One day, after taking care of everyone in the queue for an injection, he entered as usual the toilet where the dying häftlings were dumped to admire his handiwork for the day, when one of the “corpses” came to life (there must have been an error and he had received too little phenol), stood up and started to stagger over the other corpses like a drunk towards Klehr saying: “Du hast mir zu wenig gegeben, gib mir noch etwas!... [You didn’t give me enough, let me have a little more!]”

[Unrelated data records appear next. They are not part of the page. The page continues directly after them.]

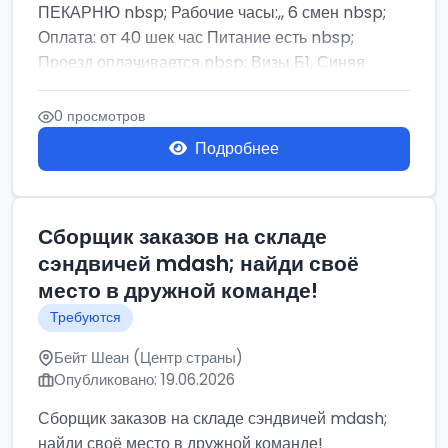
ПЕКАРНЮ nbsp; Рабочие часы:,, 6 смен nbsp;
Оплата: от 40 шек час Питание есть nbsp;
Проезд оплачивается nbsp; Визы Б1, Синяя
бумага,...
0 просмотров
Подробнее
Сборщик заказов на складе
сэндвичей mdash; найди своё
место в дружной команде!
Требуются
Бейт Шеан (Центр страны)
Опубликовано: 19.06.2026
Сборщик заказов на складе сэндвичей mdash;
найди своё место в дружной команде!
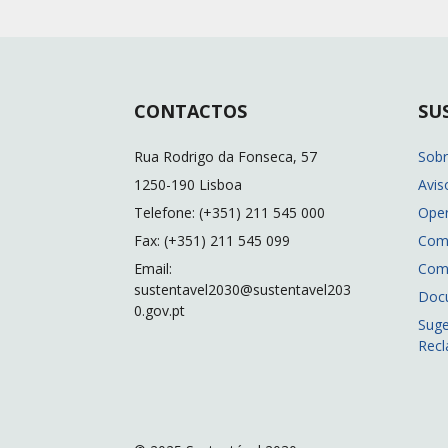
CONTACTOS
SU
Rua Rodrigo da Fonseca, 57
Sob
1250-190 Lisboa
Avis
Telefone: (+351) 211 545 000
Ope
Fax: (+351) 211 545 099
Com
Email:
Com
sustentavel2030@sustentavel203
Doc
0.gov.pt
Suge
Rec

Klehr went white, but not panicking, rushed at him— the executioner’s apparently cultured mask slipping—pulled out his pistol and without shooting, not wishing to make a noise, he finished off his victim by hitting him over the head with the butt.
The krankenbau room orderlies gave a daily report on the number of deaths on their wards.
There was an incident (I know of at least one, there could have been more) when an orderly made a mistake, giving a living man’s number instead of a dead man’s.
The report went to the main schreibstube [office].
For fear of being removed from his post and for his own peace of mind, this criminal told the sick man, a zugang who did not even understand what was going on, to get up and stand in the queue for one of Klehr’s injections.
One extra person made no difference to Klehr.
Thus did the orderly correct his mistake, for the man who died in his ward and the other who got one of Klehr’s “shots” were now both well and truly dead, and the report was accurate, for the number of the man on the ward who had died had been added to it.
However, we did have a great number of orderlies in the hospital who were very good Poles.
We twice needed numbers altered and this was carried out easily and without harming anyone.
During the high death rate from typhus, when great numbers of corp
ses were thrown out daily from a number of blocks, two of our people were admitted to hospital as serious cases; we saved them by writing their numbers on corpses with similar numbers, taking care too that the dead men did not have any serious unfinished business with the political department.
Thus, also equipped with changed personal details (provided by colleagues in the schreibstube), we managed to get them into Birkenau straight from the hospital.
There they were completely unknown, new numbers, zugangs, their trail ran cold and the plan worked.
Our organization continued to expand.
I proposed to Colonel 64 [Kazimierz Rawicz] that he nominate my friend Bohdan, Major 85 [Zygmunt Bohdanowski] as overall military commander in the event of action, since in Warsaw in 1940 I had considered him for a similar post in the underground.
Colonel 64 [Kazimierz Rawicz] willingly agreed.
Bohdan knew the area, for some years before he had commanded a battery of the 5th Horse Artillery Regiment there.
I decided then, and Colonel 64 [Kazimierz Rawicz] approved the idea, to develop a plan of eventual action based on four key objectives which we had identified.
This was due to the fact that in order to take over the camp in accordance with our work’s eventual aim, we needed to prepare detachments along parallel lines. One system for a workday operation. Another one for nighttime or days off when we were in our blocks, and this for the reason that we still were not living in blocks as complete kommandos. Thus there was one set of contacts, links and commanders during the workday, another on the blocks.
Therefore, the plan had to be based on an outline of essential objectives which required individual preparation.
It was then that the need to fill four command positions emerged.
I proposed Captain46 60 [Stanisław Kazuba] for one of them, Captain 114 [Tadeusz Paolone] for the second one; Second Lieutenant 61 [Konstanty Piekarski] recommended First Lieutenant 115 [name unknown] for the third one and Captain 116 [Zygmunt Pawłowicz—in the camp as Julian Trzęsimiech] for the fourth one. Colonel 64 [Kazimierz Rawicz] and Major 85 [Zygmunt Bohdanowski] agreed with us.
Eventually, with the help of comrade 59 [Henryk Bartosiewicz] and after long discussions on the need for agreement, and the essential requirement to be able to stay silent even if one of us ended up in the bunker and was interrogated by the butchers of the political department, Colonel 23 [Aleksander Stawarz] and Lieutenant Colonel 24 [Karol Kumuniecki] join us.